### Stored data entries
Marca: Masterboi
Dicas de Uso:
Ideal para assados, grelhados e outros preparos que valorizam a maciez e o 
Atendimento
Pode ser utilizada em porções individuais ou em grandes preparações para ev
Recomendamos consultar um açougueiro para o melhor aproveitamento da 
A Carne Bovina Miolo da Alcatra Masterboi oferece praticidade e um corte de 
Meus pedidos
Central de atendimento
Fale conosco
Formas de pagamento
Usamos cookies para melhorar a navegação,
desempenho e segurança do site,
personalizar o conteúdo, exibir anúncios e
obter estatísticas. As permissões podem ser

### Your task
Repeat the entries word for word. Skip none of them.

### Solved problem
Marca: Masterboi
Dicas de Uso:
Ideal para assados, grelhados e outros preparos que valorizam a maciez e o 
Atendimento
Pode ser utilizada em porções individuais ou em grandes preparações para ev
Recomendamos consultar um açougueiro para o melhor aproveitamento da 
A Carne Bovina Miolo da Alcatra Masterboi oferece praticidade e um corte de 
Meus pedidos
Central de atendimento
Fale conosco
Formas de pagamento
Usamos cookies para melhorar a navegação,
desempenho e segurança do site,
personalizar o conteúdo, exibir anúncios e
obter estatísticas. As permissões podem ser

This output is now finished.